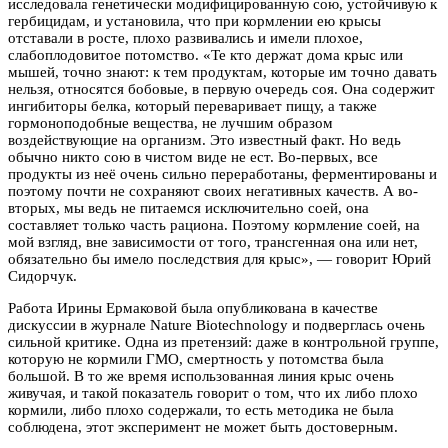
исследовала генетически модифицированную сою, устойчивую к
гербицидам, и установила, что при кормлении ею крысы
отставали в росте, плохо развивались и имели плохое,
слабоплодовитое потомство. «Те кто держат дома крыс или
мышей, точно знают: к тем продуктам, которые им точно давать
нельзя, относятся бобовые, в первую очередь соя. Она содержит
ингибиторы белка, который переваривает пищу, а также
гормоноподобные вещества, не лучшим образом
воздействующие на организм. Это известный факт. Но ведь
обычно никто сою в чистом виде не ест. Во-первых, все
продукты из неё очень сильно переработаны, ферментированы и
поэтому почти не сохраняют своих негативных качеств. А во-
вторых, мы ведь не питаемся исключительно соей, она
составляет только часть рациона. Поэтому кормление соей, на
мой взгляд, вне зависимости от того, трансгенная она или нет,
обязательно бы имело последствия для крыс», — говорит Юрий
Сидорчук.
Работа Ирины Ермаковой была опубликована в качестве
дискуссии в журнале Nature Biotechnology и подверглась очень
сильной критике. Одна из претензий: даже в контрольной группе,
которую не кормили ГМО, смертность у потомства была
большой. В то же время использованная линия крыс очень
живучая, и такой показатель говорит о том, что их либо плохо
кормили, либо плохо содержали, то есть методика не была
соблюдена, этот эксперимент не может быть достоверным.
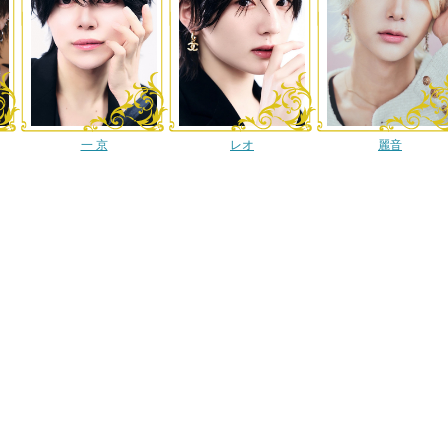
一 京
レオ
麗音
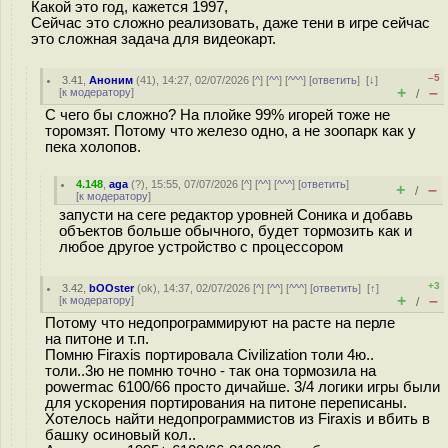
Какой это год, кажется 1997,
Сейчас это сложно реализовать, даже тени в игре сейчас
это сложная задача для видеокарт.
–5
3.41
,
Аноним
(
41
), 14:27, 02/07/2026 [
^
] [
^^
] [
^^^
] [
ответить
]
[
↓
]
+
–
[
к модератору
]
/
С чего бы сложно? На плойке 99% игорей тоже не
торомзят. Потому что железо одно, а не зоопарк как у
пека холопов.
4.148
,
aga
(
?
), 15:55, 07/07/2026 [
^
] [
^^
] [
^^^
] [
ответить
]
+
–
/
[
к модератору
]
запусти на сеге редактор уровней Соника и добавь
объектов больше обычного, будет тормозить как и
любое другое устройство с процессором
+3
3.42
,
bOOster
(
ok
), 14:37, 02/07/2026 [
^
] [
^^
] [
^^^
] [
ответить
]
[
↑
]
+
–
[
к модератору
]
/
Потому что недопрограммируют на расте на перле
на питоне и т.п.
Помню Firaxis портировала Civilization толи 4ю..
толи..3ю не помню точно - так она тормозила на
powermac 6100/66 просто дичайше. 3/4 логики игры были
для ускорения портирования на питоне переписаны.
Хотелось найти недопрограммистов из Firaxis и вбить в
башку осиновый кол..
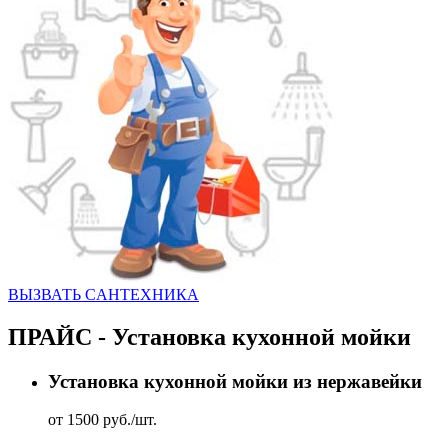
ВЫЗВАТЬ CАНТЕХНИКА
ПРАЙС - Установка кухонной мойки
Установка кухонной мойки из нержавейки
от 1500 руб./шт.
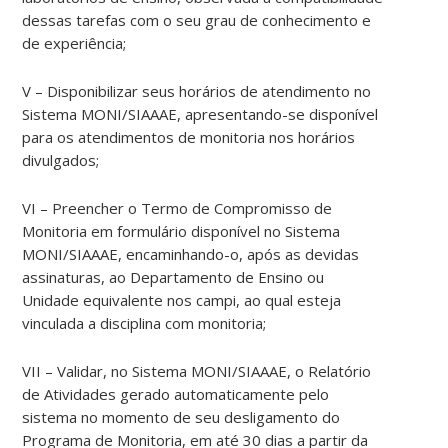
dessas tarefas com o seu grau de conhecimento e
de experiência;
V – Disponibilizar seus horários de atendimento no
Sistema MONI/SIAAAE, apresentando-se disponível
para os atendimentos de monitoria nos horários
divulgados;
VI – Preencher o Termo de Compromisso de
Monitoria em formulário disponível no Sistema
MONI/SIAAAE, encaminhando-o, após as devidas
assinaturas, ao Departamento de Ensino ou
Unidade equivalente nos campi, ao qual esteja
vinculada a disciplina com monitoria;
VII – Validar, no Sistema MONI/SIAAAE, o Relatório
de Atividades gerado automaticamente pelo
sistema no momento de seu desligamento do
Programa de Monitoria, em até 30 dias a partir da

### Task
Only one thing is wanted here, an exact copy of the lines from the first line above through the line containing "powermac 6100/66 просто", minus any picture.

### Your solution
исследовала генетически модифицированную сою, устойчивую к
гербицидам, и установила, что при кормлении ею крысы
отставали в росте, плохо развивались и имели плохое,
слабоплодовитое потомство. «Те кто держат дома крыс или
мышей, точно знают: к тем продуктам, которые им точно давать
нельзя, относятся бобовые, в первую очередь соя. Она содержит
ингибиторы белка, который переваривает пищу, а также
гормоноподобные вещества, не лучшим образом
воздействующие на организм. Это известный факт. Но ведь
обычно никто сою в чистом виде не ест. Во-первых, все
продукты из неё очень сильно переработаны, ферментированы и
поэтому почти не сохраняют своих негативных качеств. А во-
вторых, мы ведь не питаемся исключительно соей, она
составляет только часть рациона. Поэтому кормление соей, на
мой взгляд, вне зависимости от того, трансгенная она или нет,
обязательно бы имело последствия для крыс», — говорит Юрий
Сидорчук.
Работа Ирины Ермаковой была опубликована в качестве
дискуссии в журнале Nature Biotechnology и подверглась очень
сильной критике. Одна из претензий: даже в контрольной группе,
которую не кормили ГМО, смертность у потомства была
большой. В то же время использованная линия крыс очень
живучая, и такой показатель говорит о том, что их либо плохо
кормили, либо плохо содержали, то есть методика не была
соблюдена, этот эксперимент не может быть достоверным.
一 京
レオ
麗音
Какой это год, кажется 1997,
Сейчас это сложно реализовать, даже тени в игре сейчас
это сложная задача для видеокарт.
–5
3.41
,
Аноним
(
41
), 14:27, 02/07/2026 [
^
] [
^^
] [
^^^
] [
ответить
]
[
↓
]
+
–
[
к модератору
]
/
С чего бы сложно? На плойке 99% игорей тоже не
торомзят. Потому что железо одно, а не зоопарк как у
пека холопов.
4.148
,
aga
(
?
), 15:55, 07/07/2026 [
^
] [
^^
] [
^^^
] [
ответить
]
+
–
/
[
к модератору
]
запусти на сеге редактор уровней Соника и добавь
объектов больше обычного, будет тормозить как и
любое другое устройство с процессором
+3
3.42
,
bOOster
(
ok
), 14:37, 02/07/2026 [
^
] [
^^
] [
^^^
] [
ответить
]
[
↑
]
+
–
[
к модератору
]
/
Потому что недопрограммируют на расте на перле
на питоне и т.п.
Помню Firaxis портировала Civilization толи 4ю..
толи..3ю не помню точно - так она тормозила на
powermac 6100/66 просто дичайше. 3/4 логики игры были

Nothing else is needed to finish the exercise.